Material and methods: Two series of 37 patients were compared for wear. The first series included 41 hips with a zircone/polyethelene combination using a 22.2 cm head. The second series of 38 hips used a metal/polyethylene combination and 22.2 cm heads. The femoral components were the same in the two series with an 8/10 Morse cone. Mean follow-up in the two series was 38 months. All patients underwent surgery in 1997 for the zircone/polyethylene implants and in 1995 for the metal/polyethylene implants. Mean age in the zircone/polyethylene series was 58 years and in the metal/polyethylene series 66. The Postel Merle d’Aubigné (PMA) score at review was 16.6 for the zircone/polyethylene series and 17.7 for the metal/polyethylene series. Manual measurements of wear were made using the Livermore method with determination of the centre of the head according to Cherrot and Kerboull, doubled with computer-assisted interobserver radiological measurements.

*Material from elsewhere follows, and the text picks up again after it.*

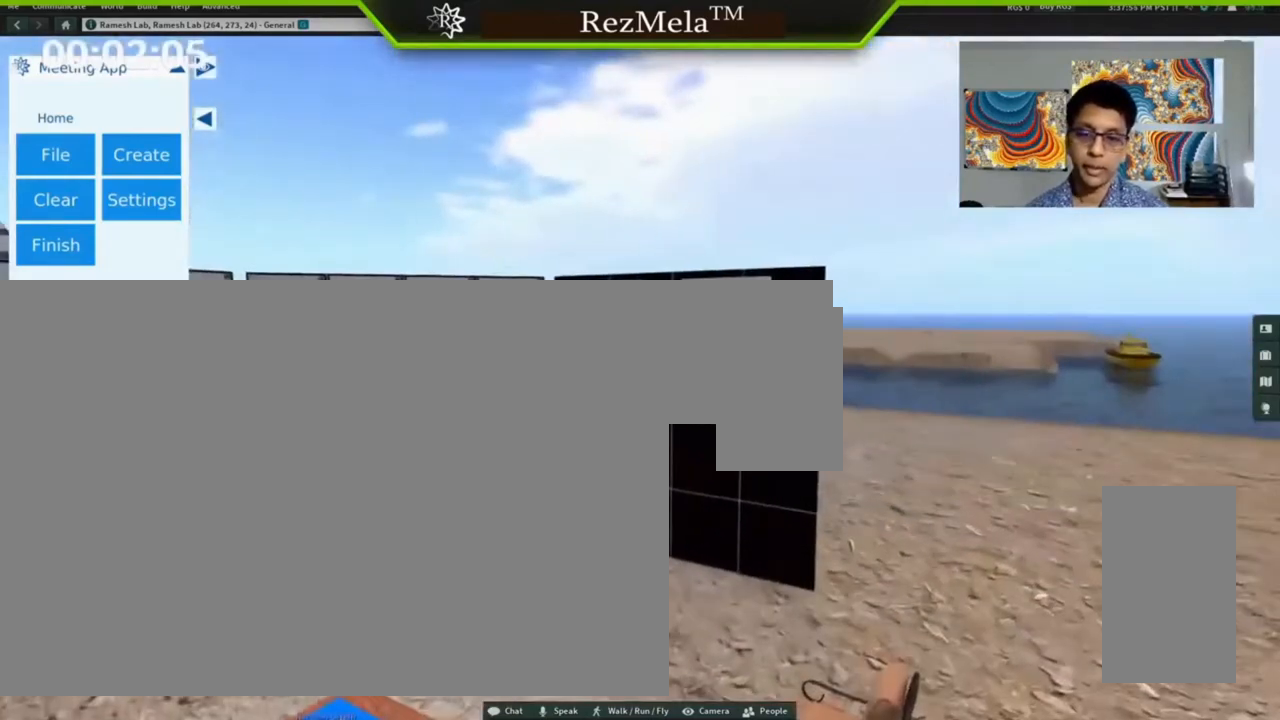
{"keys": ["alt_l"], "mouse": ["left"], "events": []}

Results: At three years, 31.5% of the metal/polyethylene implants were devoid of any signs of wear compared with 29.2% in the zircone/polyethylene implants. Mean wear was 0.19 per year for the metal/polyethylene implants versus 0.12 per year for the zircone/polyethylene implants. Overall wear on the AP view at last follow-up was 0.62 mm for the metal/polyethylene implants and 0.40 mm for the zircone/polyethylene implants at three years. This difference was significant p < à.005).

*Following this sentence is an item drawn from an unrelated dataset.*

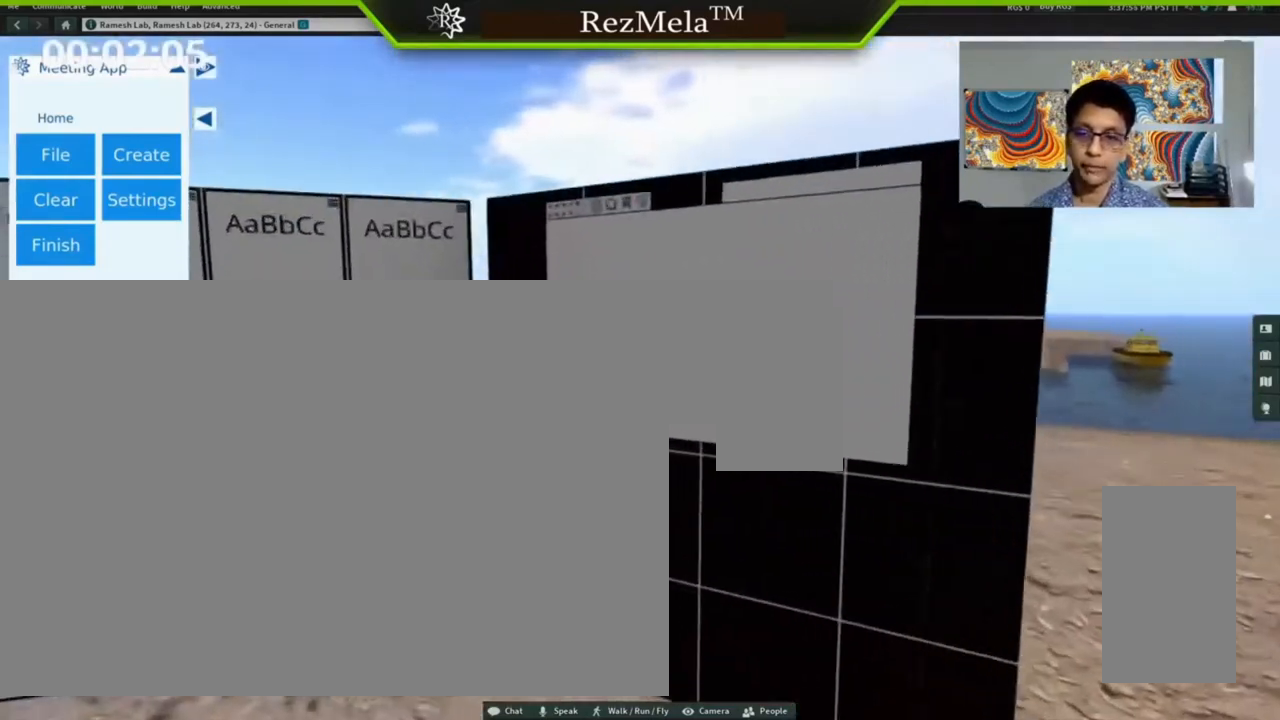
{"keys": [], "mouse": ["left"], "events": [[33, "alt_l", "up"]]}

Discussion: We did not find any greater wear with the zircone/polyethylene combination compared with metal/polyethylene as was also demonstrated by D. Goutallier. M. Wroblewski (2000) demonstrated in a study with 10 years follow-up that wear was twice as great the first two years with a 22.225 diameter head using the alumine ceramic/polyethylene combination (0.1 mm per year), then stabilised. This was probably due to a stabilisation period. We are probably currently in this stabilisation period with the zircone/polyethylene implants.